▸ **What is needed**
If a line of the records holds the word "from", copy it out.
*** Data under study ***
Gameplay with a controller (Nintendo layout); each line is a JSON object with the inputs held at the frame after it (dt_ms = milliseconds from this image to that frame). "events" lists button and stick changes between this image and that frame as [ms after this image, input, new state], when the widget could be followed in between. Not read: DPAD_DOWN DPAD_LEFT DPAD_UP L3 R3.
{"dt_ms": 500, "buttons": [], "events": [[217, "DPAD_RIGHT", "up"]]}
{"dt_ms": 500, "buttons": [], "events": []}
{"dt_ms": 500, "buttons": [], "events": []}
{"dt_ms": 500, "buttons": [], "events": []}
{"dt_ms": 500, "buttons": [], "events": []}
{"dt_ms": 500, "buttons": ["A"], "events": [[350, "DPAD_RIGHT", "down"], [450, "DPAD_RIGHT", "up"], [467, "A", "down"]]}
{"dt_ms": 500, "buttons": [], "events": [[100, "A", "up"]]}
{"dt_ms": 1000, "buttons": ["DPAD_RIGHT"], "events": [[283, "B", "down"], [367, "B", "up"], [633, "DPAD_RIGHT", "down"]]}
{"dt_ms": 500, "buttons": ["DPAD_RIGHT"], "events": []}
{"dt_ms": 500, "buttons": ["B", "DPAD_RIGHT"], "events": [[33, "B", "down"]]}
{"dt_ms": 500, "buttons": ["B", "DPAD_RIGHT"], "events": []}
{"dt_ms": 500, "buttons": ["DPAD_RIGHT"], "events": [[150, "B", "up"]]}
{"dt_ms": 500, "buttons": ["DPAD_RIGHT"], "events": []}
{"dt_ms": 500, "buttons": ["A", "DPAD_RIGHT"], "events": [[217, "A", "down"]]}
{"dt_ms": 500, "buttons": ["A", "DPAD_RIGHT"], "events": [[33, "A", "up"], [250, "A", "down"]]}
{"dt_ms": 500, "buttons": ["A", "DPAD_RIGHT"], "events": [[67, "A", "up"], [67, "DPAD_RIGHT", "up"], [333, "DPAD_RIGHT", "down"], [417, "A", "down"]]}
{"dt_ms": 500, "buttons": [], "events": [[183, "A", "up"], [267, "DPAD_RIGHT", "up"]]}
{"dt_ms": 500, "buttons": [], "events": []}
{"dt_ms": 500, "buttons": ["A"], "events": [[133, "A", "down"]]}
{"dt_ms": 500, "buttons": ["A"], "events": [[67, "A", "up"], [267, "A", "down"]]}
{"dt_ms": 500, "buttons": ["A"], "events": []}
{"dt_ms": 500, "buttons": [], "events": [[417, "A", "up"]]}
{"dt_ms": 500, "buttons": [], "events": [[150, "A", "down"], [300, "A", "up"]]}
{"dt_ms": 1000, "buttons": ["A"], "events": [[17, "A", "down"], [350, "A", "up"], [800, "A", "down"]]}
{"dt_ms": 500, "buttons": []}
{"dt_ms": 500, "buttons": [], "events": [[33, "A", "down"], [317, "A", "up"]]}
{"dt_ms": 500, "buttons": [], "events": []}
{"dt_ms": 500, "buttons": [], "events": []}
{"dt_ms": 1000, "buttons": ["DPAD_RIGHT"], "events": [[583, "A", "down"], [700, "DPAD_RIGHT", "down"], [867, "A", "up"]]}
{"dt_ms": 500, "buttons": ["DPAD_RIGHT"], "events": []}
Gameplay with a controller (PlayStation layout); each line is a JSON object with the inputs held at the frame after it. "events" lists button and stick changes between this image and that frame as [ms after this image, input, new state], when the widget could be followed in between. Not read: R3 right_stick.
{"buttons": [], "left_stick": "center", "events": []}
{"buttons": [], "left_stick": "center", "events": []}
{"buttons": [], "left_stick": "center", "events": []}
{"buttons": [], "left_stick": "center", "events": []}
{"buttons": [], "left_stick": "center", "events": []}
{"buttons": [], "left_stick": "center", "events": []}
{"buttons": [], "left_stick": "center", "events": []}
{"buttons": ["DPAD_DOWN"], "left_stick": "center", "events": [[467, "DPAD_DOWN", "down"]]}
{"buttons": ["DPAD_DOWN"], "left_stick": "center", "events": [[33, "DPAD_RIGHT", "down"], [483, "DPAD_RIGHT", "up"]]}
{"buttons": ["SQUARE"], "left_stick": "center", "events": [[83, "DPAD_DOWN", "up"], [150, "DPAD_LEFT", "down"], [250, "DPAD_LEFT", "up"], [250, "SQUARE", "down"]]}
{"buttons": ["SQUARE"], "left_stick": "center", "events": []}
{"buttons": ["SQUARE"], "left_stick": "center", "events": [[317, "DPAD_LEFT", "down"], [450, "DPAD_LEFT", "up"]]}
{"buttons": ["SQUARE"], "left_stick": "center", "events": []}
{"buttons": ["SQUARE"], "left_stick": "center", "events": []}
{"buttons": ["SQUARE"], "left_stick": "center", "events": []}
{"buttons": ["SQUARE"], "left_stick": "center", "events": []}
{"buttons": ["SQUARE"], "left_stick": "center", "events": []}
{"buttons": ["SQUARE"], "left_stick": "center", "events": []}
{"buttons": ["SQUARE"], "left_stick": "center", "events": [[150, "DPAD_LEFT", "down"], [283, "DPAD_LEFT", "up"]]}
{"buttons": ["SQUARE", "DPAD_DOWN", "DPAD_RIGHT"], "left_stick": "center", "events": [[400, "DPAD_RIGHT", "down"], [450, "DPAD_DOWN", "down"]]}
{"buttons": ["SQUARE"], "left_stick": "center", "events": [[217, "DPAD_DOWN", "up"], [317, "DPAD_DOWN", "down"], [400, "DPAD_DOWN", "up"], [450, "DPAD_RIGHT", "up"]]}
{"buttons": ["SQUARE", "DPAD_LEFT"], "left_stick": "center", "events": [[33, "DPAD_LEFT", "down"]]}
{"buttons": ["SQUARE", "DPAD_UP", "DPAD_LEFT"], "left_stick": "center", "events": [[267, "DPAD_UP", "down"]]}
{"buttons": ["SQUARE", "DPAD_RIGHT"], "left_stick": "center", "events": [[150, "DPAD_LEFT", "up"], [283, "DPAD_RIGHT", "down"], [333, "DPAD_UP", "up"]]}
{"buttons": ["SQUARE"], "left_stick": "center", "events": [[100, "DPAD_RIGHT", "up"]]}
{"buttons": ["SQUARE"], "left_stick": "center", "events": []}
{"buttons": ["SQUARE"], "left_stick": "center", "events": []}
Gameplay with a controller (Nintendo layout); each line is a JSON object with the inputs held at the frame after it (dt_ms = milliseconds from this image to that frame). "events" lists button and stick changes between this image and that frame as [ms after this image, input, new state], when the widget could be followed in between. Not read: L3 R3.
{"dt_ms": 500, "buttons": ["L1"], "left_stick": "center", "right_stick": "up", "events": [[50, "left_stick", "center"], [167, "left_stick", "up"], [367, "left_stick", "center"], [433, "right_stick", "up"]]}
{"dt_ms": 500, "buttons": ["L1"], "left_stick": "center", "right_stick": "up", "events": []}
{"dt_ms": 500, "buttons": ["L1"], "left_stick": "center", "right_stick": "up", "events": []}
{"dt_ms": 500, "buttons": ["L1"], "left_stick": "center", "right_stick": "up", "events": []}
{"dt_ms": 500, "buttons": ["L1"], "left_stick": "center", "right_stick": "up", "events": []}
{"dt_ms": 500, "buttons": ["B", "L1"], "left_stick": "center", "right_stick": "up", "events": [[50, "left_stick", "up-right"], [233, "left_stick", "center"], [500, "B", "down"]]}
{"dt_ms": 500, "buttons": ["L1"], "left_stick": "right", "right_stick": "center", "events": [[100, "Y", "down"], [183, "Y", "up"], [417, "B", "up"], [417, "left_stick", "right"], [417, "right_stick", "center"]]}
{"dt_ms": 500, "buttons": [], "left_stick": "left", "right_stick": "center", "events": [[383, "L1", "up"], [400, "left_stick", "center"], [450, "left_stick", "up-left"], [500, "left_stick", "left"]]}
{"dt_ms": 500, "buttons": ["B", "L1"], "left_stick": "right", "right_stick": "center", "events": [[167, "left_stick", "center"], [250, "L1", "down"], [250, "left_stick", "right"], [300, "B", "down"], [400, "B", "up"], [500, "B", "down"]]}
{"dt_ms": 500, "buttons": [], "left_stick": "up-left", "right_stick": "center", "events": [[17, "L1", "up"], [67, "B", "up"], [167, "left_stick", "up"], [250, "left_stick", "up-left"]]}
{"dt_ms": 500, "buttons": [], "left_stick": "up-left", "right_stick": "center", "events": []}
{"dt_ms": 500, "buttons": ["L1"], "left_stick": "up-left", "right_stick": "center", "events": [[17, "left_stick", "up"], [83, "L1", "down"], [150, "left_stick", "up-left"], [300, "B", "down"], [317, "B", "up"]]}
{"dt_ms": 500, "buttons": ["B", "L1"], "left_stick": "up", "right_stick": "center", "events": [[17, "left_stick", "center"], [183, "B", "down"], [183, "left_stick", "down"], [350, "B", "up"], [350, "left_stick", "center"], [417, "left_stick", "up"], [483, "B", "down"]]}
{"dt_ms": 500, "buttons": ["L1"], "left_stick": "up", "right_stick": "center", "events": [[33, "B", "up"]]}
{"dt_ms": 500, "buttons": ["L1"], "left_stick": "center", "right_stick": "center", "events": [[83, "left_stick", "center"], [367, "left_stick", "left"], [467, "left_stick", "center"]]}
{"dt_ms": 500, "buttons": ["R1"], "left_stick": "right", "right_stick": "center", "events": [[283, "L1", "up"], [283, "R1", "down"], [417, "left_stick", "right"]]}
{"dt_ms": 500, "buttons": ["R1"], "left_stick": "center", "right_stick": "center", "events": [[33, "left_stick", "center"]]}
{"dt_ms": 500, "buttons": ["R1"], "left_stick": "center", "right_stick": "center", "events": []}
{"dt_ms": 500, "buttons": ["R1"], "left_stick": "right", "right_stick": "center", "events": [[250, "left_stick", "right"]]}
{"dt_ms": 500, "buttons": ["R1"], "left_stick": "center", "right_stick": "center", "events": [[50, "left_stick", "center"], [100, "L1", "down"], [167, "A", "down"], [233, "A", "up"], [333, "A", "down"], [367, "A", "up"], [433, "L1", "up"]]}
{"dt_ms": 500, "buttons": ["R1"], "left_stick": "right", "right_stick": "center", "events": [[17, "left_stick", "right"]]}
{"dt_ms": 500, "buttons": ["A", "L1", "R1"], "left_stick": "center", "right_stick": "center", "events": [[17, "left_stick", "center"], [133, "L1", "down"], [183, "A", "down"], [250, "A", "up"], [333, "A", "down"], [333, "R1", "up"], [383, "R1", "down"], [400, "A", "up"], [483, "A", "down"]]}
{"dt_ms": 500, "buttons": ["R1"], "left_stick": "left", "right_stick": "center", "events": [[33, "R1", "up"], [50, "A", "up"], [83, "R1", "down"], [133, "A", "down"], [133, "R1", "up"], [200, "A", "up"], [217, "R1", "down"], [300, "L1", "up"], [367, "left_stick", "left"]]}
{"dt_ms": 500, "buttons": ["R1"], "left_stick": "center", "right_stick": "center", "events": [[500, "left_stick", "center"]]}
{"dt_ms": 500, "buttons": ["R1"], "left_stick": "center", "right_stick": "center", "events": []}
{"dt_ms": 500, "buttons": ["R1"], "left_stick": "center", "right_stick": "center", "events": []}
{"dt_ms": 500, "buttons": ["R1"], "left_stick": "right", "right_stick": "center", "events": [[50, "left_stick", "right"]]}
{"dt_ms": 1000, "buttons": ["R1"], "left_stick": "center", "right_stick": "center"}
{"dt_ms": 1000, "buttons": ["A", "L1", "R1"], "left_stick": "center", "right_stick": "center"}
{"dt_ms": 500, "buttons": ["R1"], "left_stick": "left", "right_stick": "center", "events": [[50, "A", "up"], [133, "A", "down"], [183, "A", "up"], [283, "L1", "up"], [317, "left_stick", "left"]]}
*** End of Data under study ***
▸ **Response to the task**
Gameplay with a controller (Nintendo layout); each line is a JSON object with the inputs held at the frame after it (dt_ms = milliseconds from this image to that frame). "events" lists button and stick changes between this image and that frame as [ms after this image, input, new state], when the widget could be followed in between. Not read: DPAD_DOWN DPAD_LEFT DPAD_UP L3 R3.
Gameplay with a controller (Nintendo layout); each line is a JSON object with the inputs held at the frame after it (dt_ms = milliseconds from this image to that frame). "events" lists button and stick changes between this image and that frame as [ms after this image, input, new state], when the widget could be followed in between. Not read: L3 R3.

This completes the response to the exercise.